Do you want to try and catch some bass? Good on ya! Here are some bass fishing tips that can help you prepare and hook a bass.
Newbie Fisher Bass Fishing Tips
Bass Fishing Is Uniquely Special
Fishing for bass has been part of my life since I could hold a fishing rod. We have a framed picture of my late grandfather and a three-year-old me holding a monster bass.
He owned the largest hog farm in Southern Missouri and had plenty for farm ponds for us to fish. As you can imagine, I was grinning ear to ear in the picture.
Bass fishing has always been a fun and exciting way for us to bond as a family. My grandfather had a huge 12-pound bass mounted and hanging on his office wall, and I always wanted to catch one like that.
There have been lots of early mornings, late evenings, broken lines, and lures stuck in trees. I wouldn’t trade a second of it.
That being said, the successes and failures of bass fishing have been bittersweet. While I always enjoy spending time in nature, it is much more fun when you are actually catching something.
I had sporadic luck when I was younger but often went home empty-handed. Unfortunately, these days fishing for us is not just about fun and family.
It is also about putting food on the table. Any day I catch fish is a day I don’t need to pull anything out of the freezer.
The big corporate hog farms put many of the family-owned farms out of business long ago. Thankfully, we have a lake close by that we frequent.
It is always fun watching my son along with my little nieces and nephews bring in their first big one. However, there are lots of variables that can make or break your fishing trip.
In this article, I will cover all of the tips and tricks I have gathered over the years to help you catch a big one.
1. Know Where to Fish
Knowing where to fish is one of the first and most important decisions you can make. This applies to both the body of water you pick and also where in that body of water you cast.
You can find good bass populations in small ponds and in large lakes. The key is finding structures where fish might hide. This could be underground logs, big rocks, or lily pads.
Fish hide in these places both for protection and also to ambush their prey. On our lake, the only real structures are the lily pads you will find in little coves.
We typically fish from the shore and cast along the edges of these areas. Sometimes, I even cast over them and drag my lure through all the muck.
I have gotten pretty good at pulling loose from snags, so it doesn’t bother me much. I am also willing to wade out into the water to unsnag a monster if needed.
Much of this debris is found around the shallow water near the edges of a lake or pond. This is also where fish will be when it is cooler around dawn and dusk.
They often move to the deeper water in the center of the lake when it is really hot out. If you have access to a boat, the middle of the day is sometimes when you want to paddle out into the center.
You can also fish along the edges of the water casting towards the shore from a boat. This can give you a little more clear water to work with if snags are bothering you.
2. Play with Their Senses
Largemouth bass are voracious predators that operate largely on instinct. Even at times when fish are not interested in a meal, they cannot help themselves with the right incentive.
Most anglers focus on the appearance of lures, but there is so much more to a strike. Consider lures or live bait with lots of movement. This includes spinnerbaits, soft frogs, and my personal favorite… plastic worms.
Many years ago, I asked a good friend and good fisherman advice on what lures to use for bass. He said all he ever uses is dark-colored plastic worms. Also, live bait such as worms, crickets, and minnows create movement as they wriggle on the hook.
The taste or smell of your bait can attract fish, as well. Live bait always has a ‘scent’ that will attract fish.

▸ **RECORDED INFORMATION**
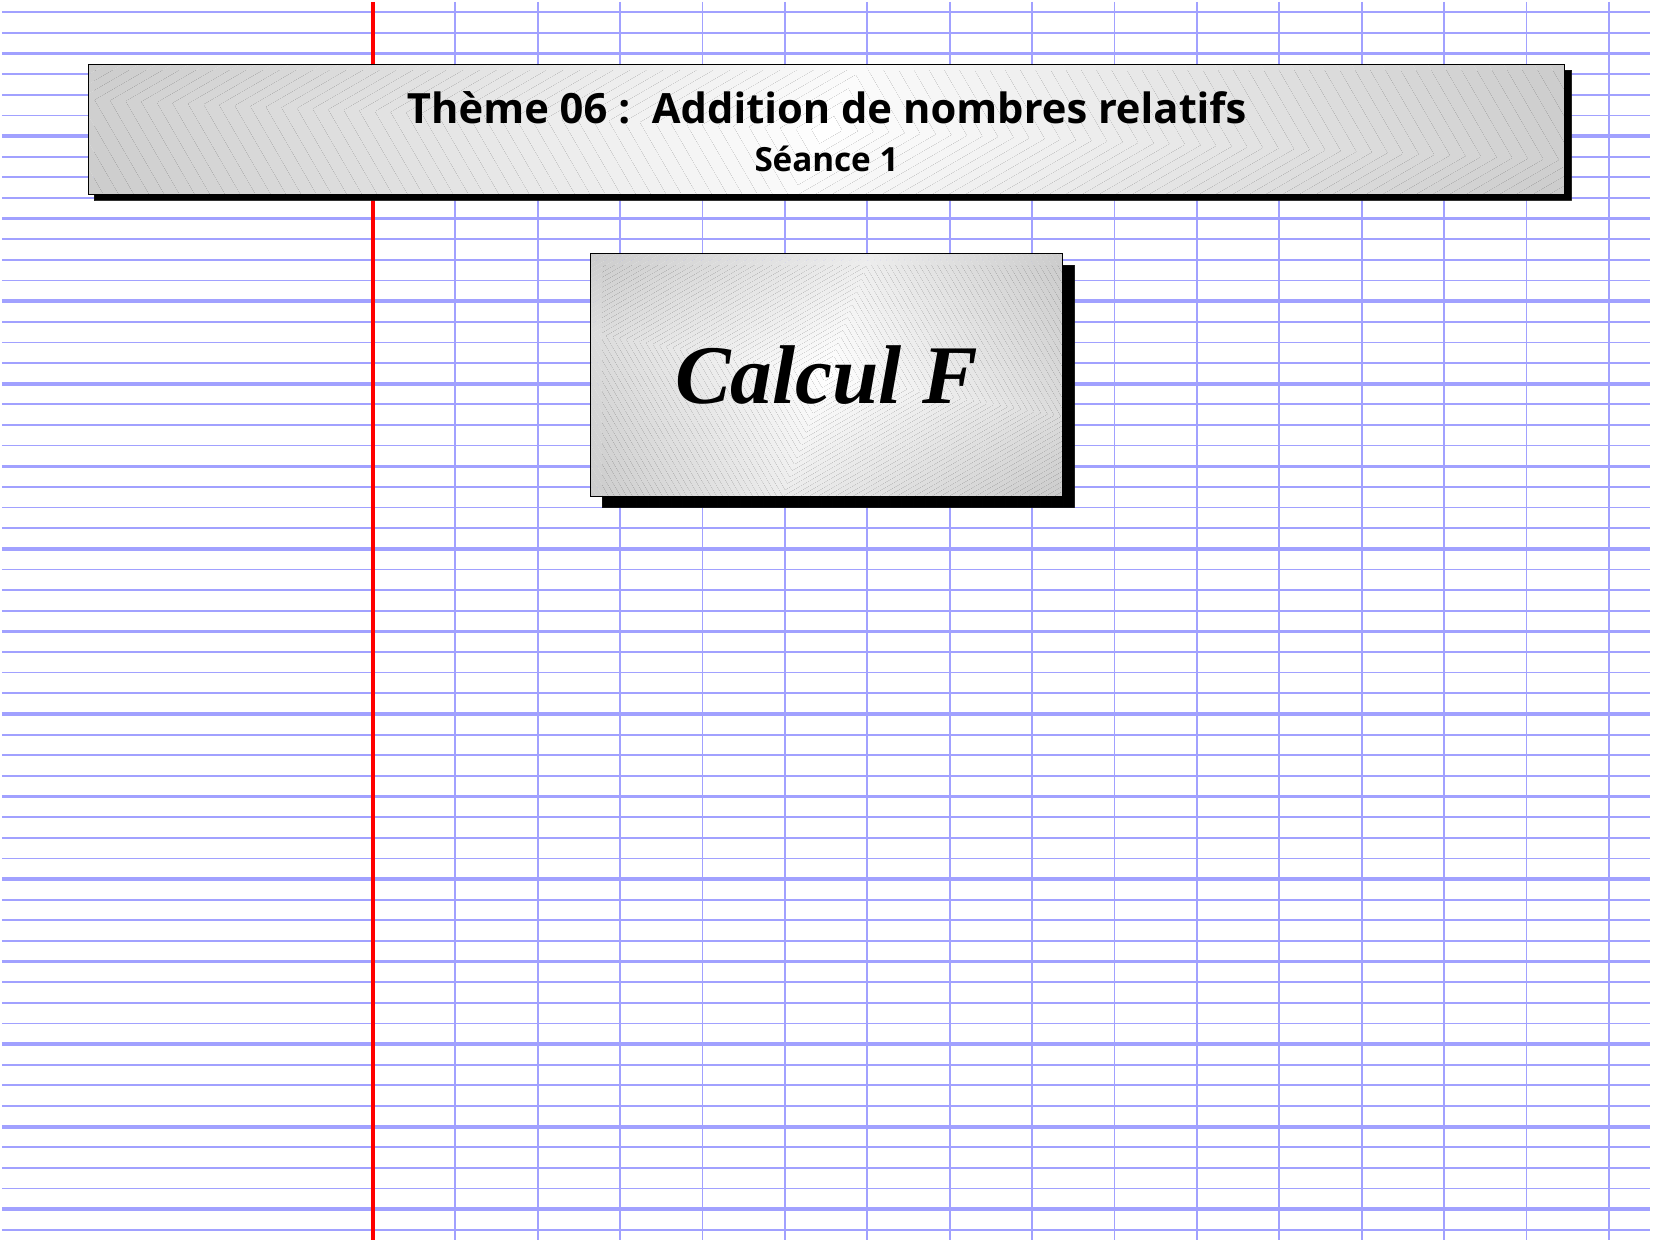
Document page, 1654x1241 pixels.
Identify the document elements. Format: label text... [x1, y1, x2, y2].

▸ **TASKS TO COMPLETE**
(a) Answer from the bass fishing tips:
(i) How heavy was the bass mounted on the grandfather's office wall?
(ii) Where do bass often move when it is really hot out?
(iii) What kind of lure did the friend say is all he ever uses?
(b) In the bass fishing tips, rewrite the paragraph beginning "You can find good bass populations" as a short list that keeps its main facts.
(c) Write the next part of the bass fishing tips, picking up after the last sentence given.
The material isn't needed here.

▸ **EXERCISE ANSWERS**
(a)
(i) 12 pounds
(ii) To the deeper water in the center of the lake
(iii) Dark-colored plastic worms

(b)
- Good bass populations live in both small ponds and large lakes.
- The key is finding structures where fish might hide.
- These include underground logs, big rocks, and lily pads.

(c)
However, many artificial lures now have that type of feature to increase the chances of that instinctive strike. You also have lures that create vibrations or sound.
One of our favorite lures growing up was topwater. We would cast it out and then pop it periodically to send out vibrations to the whole pond.
Spoons and spinnerbaits also create vibrations that could simulate a struggling baitfish. When you are stimulating the sight, smell, taste, and hearing of a fish you have much better odds than just focusing on sight.
3. Consider Lighter Gear
For most of my life, I used longer, thicker rods and thicker lines for catching bass. I never wanted to consider the possibility of getting a huge fish on the line and having inferior gear in my hand.
However, a few years back I tried out a lightweight rod with a spinner reel on bass. My intention was just to have fun as just about any sized fish feels like a monster on this rig. I realized a couple of other advantages.
With lighter gear, you can feel every little nibble on your line. This has helped me distinguish between a curious fish and an actual strike.
Also, I have found that I am less likely to pull the hook out of the fish’s mouth with lighter gear.
Finally, this rig has given me more control when bringing in the fish and when casting. I can land my lure in small windows, and I have been better at bringing in my fish without losing them.
4. When to Fish
Bass can be caught all year, especially if you put the lure right in the fish’s path. However, there are windows when fish will be more active.
I always love fishing for bass in the spring and early summer. This is when I seem to get the most action.
There is a window in mid-summer when fish are spawning and are less active. I try to avoid this time frame if possible.
You should also be wary of time frames when food sources are overwhelming.
There was a pond I fished for several years that would have a huge bullfrog hatch at the same time every year. It was a horrible time to fish.
You also must focus on the time of day. Fish are typically most active right after dawn and right before dusk.
This is when prey cannot see them, as well. It is also when they are less likely to see you on the shore or in your boat.
Be aware that wearing bright clothing or making noise will always scare away fish, but especially when the skies are clear and the sun is high.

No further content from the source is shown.